Saved entries
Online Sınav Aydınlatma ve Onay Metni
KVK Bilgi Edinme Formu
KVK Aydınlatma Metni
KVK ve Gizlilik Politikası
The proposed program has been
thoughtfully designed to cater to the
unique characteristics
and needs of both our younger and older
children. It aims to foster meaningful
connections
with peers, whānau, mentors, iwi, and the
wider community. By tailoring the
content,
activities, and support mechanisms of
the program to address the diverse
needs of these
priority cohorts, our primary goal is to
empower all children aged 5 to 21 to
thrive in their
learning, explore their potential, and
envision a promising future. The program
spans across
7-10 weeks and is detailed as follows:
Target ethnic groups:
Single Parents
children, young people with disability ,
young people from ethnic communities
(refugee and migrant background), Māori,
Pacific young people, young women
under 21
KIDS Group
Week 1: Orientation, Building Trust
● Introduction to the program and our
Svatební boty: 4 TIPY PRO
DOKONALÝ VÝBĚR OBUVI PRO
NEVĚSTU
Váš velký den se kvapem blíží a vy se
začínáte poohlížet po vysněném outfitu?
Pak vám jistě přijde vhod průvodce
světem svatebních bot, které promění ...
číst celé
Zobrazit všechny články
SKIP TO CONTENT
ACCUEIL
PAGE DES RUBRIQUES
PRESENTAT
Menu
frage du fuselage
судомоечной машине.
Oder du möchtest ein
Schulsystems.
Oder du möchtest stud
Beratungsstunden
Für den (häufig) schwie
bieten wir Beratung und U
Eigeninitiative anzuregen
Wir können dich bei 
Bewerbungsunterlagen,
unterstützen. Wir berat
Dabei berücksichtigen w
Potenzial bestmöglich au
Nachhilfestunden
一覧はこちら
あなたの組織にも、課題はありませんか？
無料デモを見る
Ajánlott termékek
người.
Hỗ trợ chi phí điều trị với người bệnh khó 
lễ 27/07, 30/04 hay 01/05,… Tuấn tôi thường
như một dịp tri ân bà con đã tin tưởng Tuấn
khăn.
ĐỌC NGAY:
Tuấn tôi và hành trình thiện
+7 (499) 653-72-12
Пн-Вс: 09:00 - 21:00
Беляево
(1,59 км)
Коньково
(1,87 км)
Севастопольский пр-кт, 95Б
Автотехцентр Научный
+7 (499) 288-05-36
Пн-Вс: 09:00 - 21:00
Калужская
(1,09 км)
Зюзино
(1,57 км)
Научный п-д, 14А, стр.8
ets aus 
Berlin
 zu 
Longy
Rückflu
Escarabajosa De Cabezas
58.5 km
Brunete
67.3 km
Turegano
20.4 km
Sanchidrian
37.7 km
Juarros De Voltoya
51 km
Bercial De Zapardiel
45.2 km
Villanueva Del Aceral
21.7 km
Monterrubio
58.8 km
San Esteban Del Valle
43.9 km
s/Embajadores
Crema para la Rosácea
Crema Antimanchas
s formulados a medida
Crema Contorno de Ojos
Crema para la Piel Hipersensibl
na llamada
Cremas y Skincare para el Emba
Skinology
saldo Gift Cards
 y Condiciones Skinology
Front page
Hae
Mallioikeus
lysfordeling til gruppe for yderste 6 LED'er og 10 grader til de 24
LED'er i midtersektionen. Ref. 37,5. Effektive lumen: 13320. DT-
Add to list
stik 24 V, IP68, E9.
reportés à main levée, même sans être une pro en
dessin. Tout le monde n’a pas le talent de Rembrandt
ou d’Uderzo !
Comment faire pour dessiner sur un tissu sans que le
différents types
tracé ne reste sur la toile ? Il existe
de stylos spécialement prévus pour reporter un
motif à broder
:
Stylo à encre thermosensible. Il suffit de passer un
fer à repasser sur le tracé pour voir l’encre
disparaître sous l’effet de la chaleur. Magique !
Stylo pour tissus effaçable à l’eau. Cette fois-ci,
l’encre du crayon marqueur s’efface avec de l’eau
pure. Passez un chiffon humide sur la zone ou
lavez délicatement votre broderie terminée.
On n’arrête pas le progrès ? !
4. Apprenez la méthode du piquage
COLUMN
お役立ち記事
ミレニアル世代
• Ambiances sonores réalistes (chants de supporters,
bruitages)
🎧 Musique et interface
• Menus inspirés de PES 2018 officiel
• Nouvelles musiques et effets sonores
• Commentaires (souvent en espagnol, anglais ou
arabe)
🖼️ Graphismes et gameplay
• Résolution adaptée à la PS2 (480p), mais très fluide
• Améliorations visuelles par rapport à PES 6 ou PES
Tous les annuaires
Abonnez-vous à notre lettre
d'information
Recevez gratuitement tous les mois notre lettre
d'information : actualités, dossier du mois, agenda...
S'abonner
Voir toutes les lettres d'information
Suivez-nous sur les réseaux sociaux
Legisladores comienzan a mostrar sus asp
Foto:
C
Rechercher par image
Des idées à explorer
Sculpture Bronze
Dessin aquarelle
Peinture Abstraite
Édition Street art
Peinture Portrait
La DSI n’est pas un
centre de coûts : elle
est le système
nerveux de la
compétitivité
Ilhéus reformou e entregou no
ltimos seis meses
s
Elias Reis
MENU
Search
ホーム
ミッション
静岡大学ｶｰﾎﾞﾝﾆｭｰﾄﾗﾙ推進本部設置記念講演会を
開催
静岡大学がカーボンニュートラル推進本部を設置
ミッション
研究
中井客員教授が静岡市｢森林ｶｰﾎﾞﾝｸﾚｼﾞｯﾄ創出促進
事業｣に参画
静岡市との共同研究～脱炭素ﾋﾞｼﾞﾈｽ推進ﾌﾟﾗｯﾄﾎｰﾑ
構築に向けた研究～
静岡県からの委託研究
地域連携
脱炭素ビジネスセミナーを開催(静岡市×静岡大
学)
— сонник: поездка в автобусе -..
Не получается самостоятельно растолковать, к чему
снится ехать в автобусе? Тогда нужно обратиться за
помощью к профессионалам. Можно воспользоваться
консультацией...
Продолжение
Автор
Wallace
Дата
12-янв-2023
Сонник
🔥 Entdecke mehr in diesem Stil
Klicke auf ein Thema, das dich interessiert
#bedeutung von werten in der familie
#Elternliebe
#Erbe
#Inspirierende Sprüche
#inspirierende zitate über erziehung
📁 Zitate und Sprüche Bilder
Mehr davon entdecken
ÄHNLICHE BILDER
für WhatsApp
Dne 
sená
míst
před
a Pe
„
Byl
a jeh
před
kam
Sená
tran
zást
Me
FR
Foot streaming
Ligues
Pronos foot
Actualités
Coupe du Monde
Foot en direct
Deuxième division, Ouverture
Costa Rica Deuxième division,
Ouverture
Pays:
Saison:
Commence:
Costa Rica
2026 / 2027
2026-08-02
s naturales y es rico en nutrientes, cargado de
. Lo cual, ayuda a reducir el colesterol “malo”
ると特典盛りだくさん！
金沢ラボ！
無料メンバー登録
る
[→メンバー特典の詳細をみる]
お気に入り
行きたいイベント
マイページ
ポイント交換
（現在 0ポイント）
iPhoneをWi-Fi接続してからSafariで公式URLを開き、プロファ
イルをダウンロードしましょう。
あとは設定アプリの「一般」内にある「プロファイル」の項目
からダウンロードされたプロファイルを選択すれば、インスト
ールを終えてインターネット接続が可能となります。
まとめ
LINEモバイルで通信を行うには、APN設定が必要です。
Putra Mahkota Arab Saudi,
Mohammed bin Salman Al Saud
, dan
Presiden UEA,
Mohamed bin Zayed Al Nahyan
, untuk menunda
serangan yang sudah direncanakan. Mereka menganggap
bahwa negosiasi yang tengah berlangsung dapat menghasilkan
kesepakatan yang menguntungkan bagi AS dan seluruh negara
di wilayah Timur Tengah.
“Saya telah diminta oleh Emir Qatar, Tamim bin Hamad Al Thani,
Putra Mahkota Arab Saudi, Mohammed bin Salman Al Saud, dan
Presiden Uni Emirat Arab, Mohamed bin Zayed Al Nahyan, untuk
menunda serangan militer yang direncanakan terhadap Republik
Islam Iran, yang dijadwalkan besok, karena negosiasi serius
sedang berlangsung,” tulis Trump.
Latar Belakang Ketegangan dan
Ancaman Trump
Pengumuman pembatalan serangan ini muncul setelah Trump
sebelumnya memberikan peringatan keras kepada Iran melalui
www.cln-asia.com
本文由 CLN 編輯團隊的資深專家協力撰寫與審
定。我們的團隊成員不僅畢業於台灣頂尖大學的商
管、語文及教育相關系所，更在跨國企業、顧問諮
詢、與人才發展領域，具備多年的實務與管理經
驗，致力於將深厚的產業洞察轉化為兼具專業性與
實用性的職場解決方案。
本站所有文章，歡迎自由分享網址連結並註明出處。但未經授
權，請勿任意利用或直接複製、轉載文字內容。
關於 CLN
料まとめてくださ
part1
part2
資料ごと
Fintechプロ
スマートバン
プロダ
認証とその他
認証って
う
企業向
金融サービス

- _Activity_: Return the lines of the listing word for word, from its first line through the line that contains "Eigeninitiative anzuregen". Include both of those lines.

- _Written solution_:
Online Sınav Aydınlatma ve Onay Metni
KVK Bilgi Edinme Formu
KVK Aydınlatma Metni
KVK ve Gizlilik Politikası
The proposed program has been
thoughtfully designed to cater to the
unique characteristics
and needs of both our younger and older
children. It aims to foster meaningful
connections
with peers, whānau, mentors, iwi, and the
wider community. By tailoring the
content,
activities, and support mechanisms of
the program to address the diverse
needs of these
priority cohorts, our primary goal is to
empower all children aged 5 to 21 to
thrive in their
learning, explore their potential, and
envision a promising future. The program
spans across
7-10 weeks and is detailed as follows:
Target ethnic groups:
Single Parents
children, young people with disability ,
young people from ethnic communities
(refugee and migrant background), Māori,
Pacific young people, young women
under 21
KIDS Group
Week 1: Orientation, Building Trust
● Introduction to the program and our
Svatební boty: 4 TIPY PRO
DOKONALÝ VÝBĚR OBUVI PRO
NEVĚSTU
Váš velký den se kvapem blíží a vy se
začínáte poohlížet po vysněném outfitu?
Pak vám jistě přijde vhod průvodce
světem svatebních bot, které promění ...
číst celé
Zobrazit všechny články
SKIP TO CONTENT
ACCUEIL
PAGE DES RUBRIQUES
PRESENTAT
Menu
frage du fuselage
судомоечной машине.
Oder du möchtest ein
Schulsystems.
Oder du möchtest stud
Beratungsstunden
Für den (häufig) schwie
bieten wir Beratung und U
Eigeninitiative anzuregen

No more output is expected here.